* STORED DATA

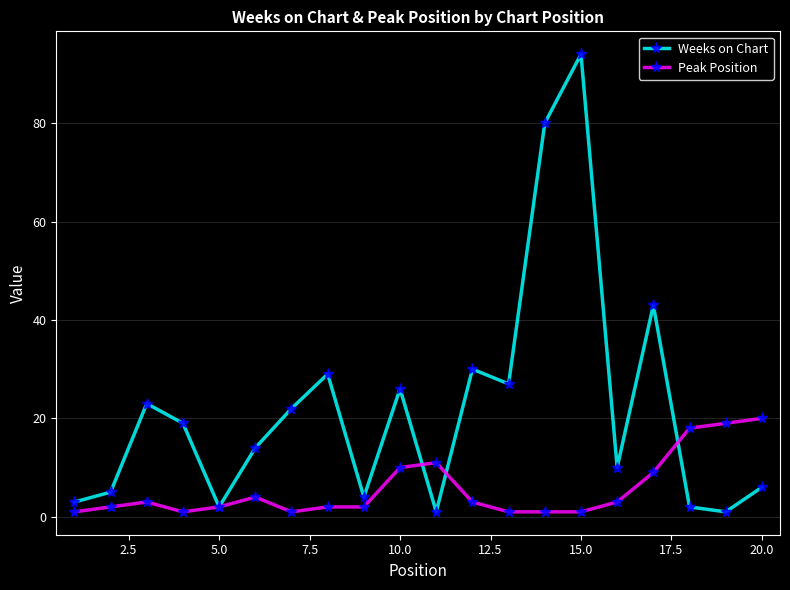

True or false: Weeks on Chart has more than 0 interior local peaks.

True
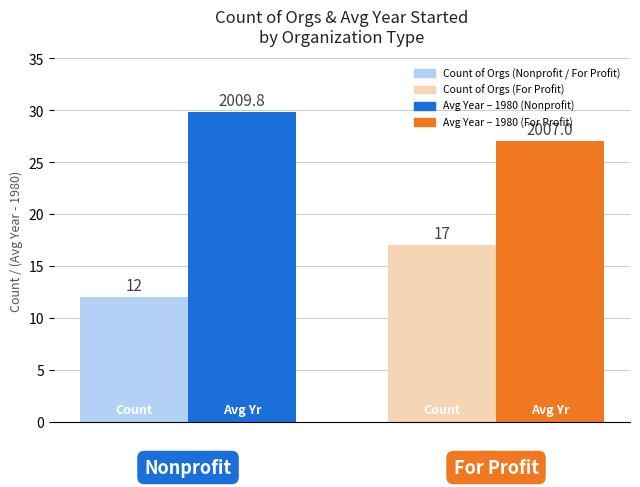

What is the greatest value displayed?

29.8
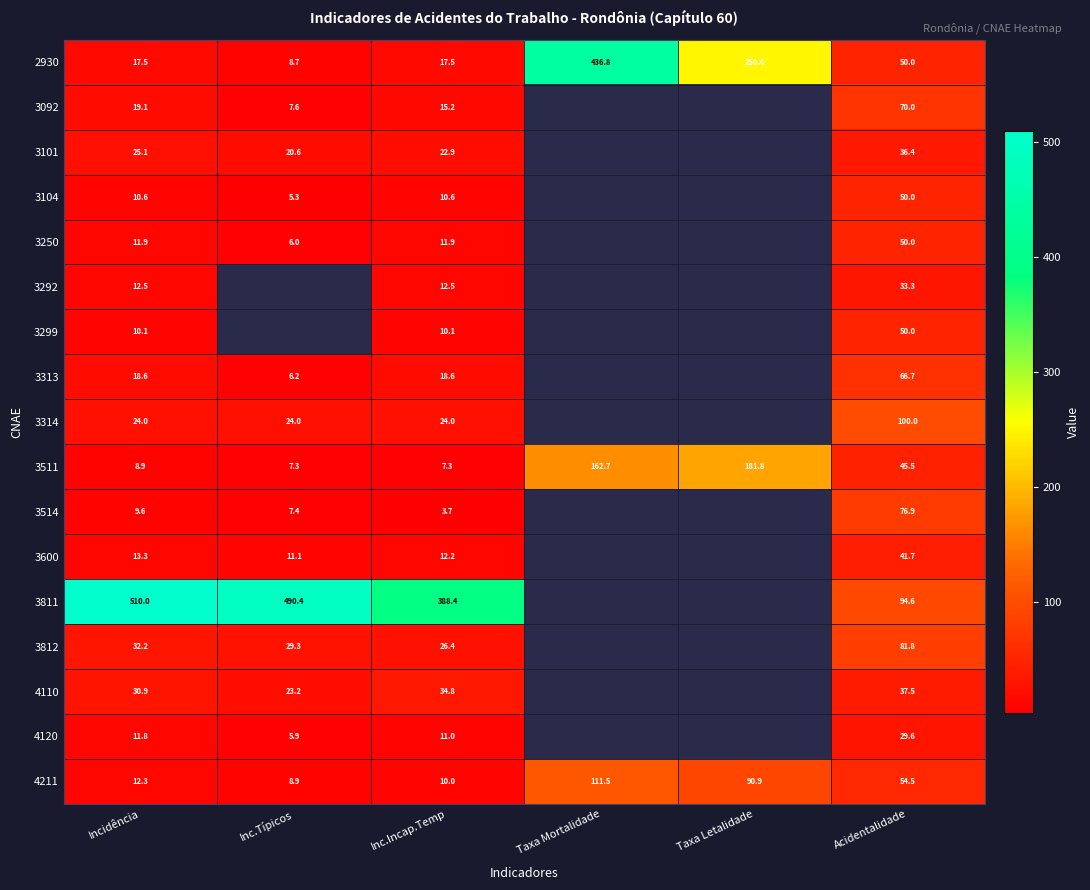

What is the smallest value displayed?

3.7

* TASK PROMPT
Reproduce the data above with "displayed" swapped for "shown" everywhere it occurs, leaving everything else unchanged. Omit the pictures from your answer.

* EXERCISE ANSWER
True or false: Weeks on Chart has more than 0 interior local peaks.

True

What is the greatest value shown?

29.8

What is the smallest value shown?

3.7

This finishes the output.